Capture requires either internal PC equipment (a PCI-slot video capture card, typically, or in some cases, a graphics card that includes video-in capability, such as ATI "all-in-wonder" cards), or outboard equipment such as a DV camcorder with a firewire (IEEE 1394) connection to your PC. Your viao, being a laptop, is unlikely to have any video-in capability, and unlikely to be able to accept a PCI card.

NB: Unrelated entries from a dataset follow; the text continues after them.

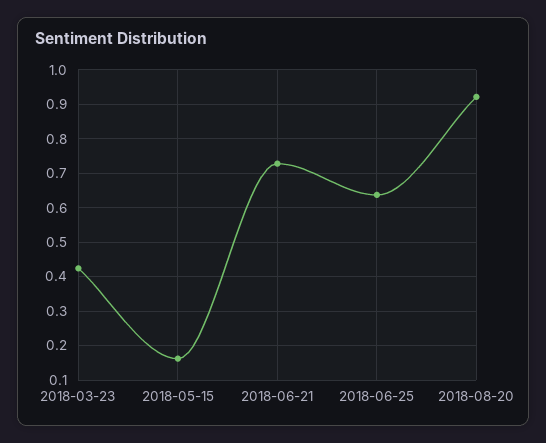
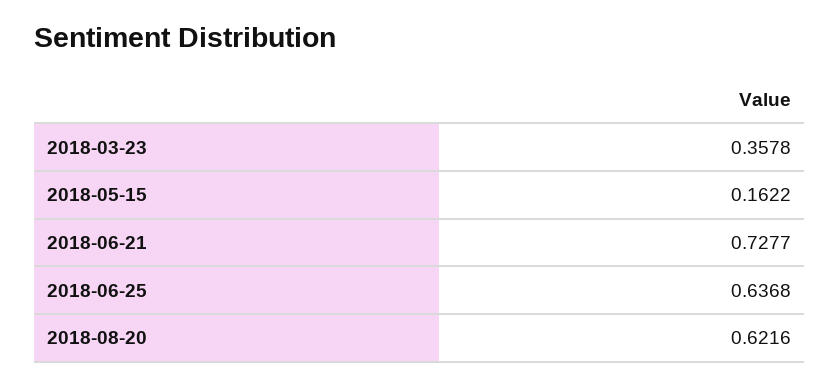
  {
-   "2018-03-23": 0.42,
+   "2018-03-23": 0.3578,
    "2018-05-15": 0.1622,
    "2018-06-21": 0.7277,
    "2018-06-25": 0.6368,
-   "2018-08-20": 0.92
+   "2018-08-20": 0.6216
  }

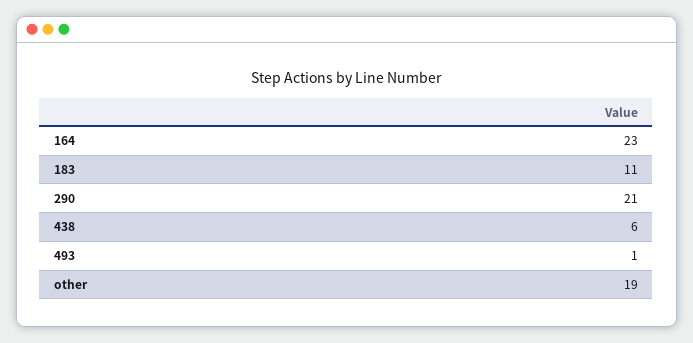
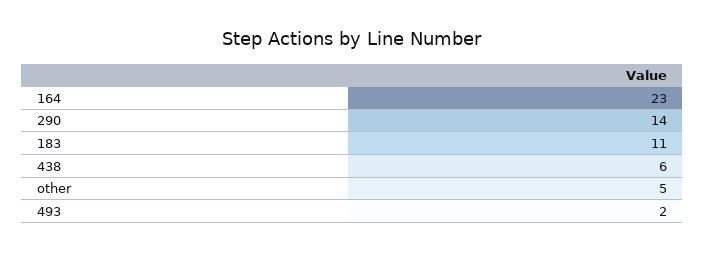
  {
    "164": 23,
    "183": 11,
-   "290": 21,
+   "290": 14,
    "438": 6,
-   "493": 1,
+   "493": 2,
-   "other": 19
+   "other": 5
  }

But, you may be able to use outboard equipment.

For much more information, see the sticky threads in the Capture Forum, and, if interested in using a DV camcorder for this purpose, you should see the sticky threads in the DV Forum.

joecrab
20th September 2004, 21:30
i have gigapocket. i put tv shows on my laptop all the time and videos too. i was looking for a FREE and faster way to burn them to dvd. i can do it with the hardware and software that i have, i was looking for faster. it takes about 5 hours to covert the video to put on dvd. it takes no time to burn it to the dvd (about 30 min)

jggimi
21st September 2004, 03:25
AFAIK, Sony Gigapocket is Sony proprietary hardware. Unfortunately, the specific technology has NOT been discussed on this forum, with the exception of one question in passing in this thread (http://forum.doom9.org/showthread.php?s=&threadid=49905&highlight=gigapocket).

The Capture Guide (http://www.doom9.org/index.html?/capture/start.html), (linked by a sticky thread in the Capture forum, and available from Doom9's Guide pages) discusses DV, Philips chipsets, BrookTree chipsets, and Connexant chipsets. If it's one of those, then yes, there is FREE software for editing and preparation. The guides here typically recommend either CCE or TMPGEnc for MPEG-2 encoding, neither of which are FREE. But there is at least one FREE encoder for MPEG-2, according to this post (http://forum.doom9.org/showthread.php?s=&postid=542305&highlight=free+AND+mpeg2+AND+encoder%2A#post542305).

Faster? That will depend upon the differences in processing steps done by Sony proprietary tools vs. the free tools. There's no way to answer the question without more knowledge of the Gigapocket software and hardware. For example, if MPEG-2 encoding is done in Gigapocket hardware rather than Gigapocket software -- unlikely, but possible -- you may find the other tools slower. But there's no way for me to answer that question without knowing a lot more about Gigapocket than I do right now, which is little more than the name.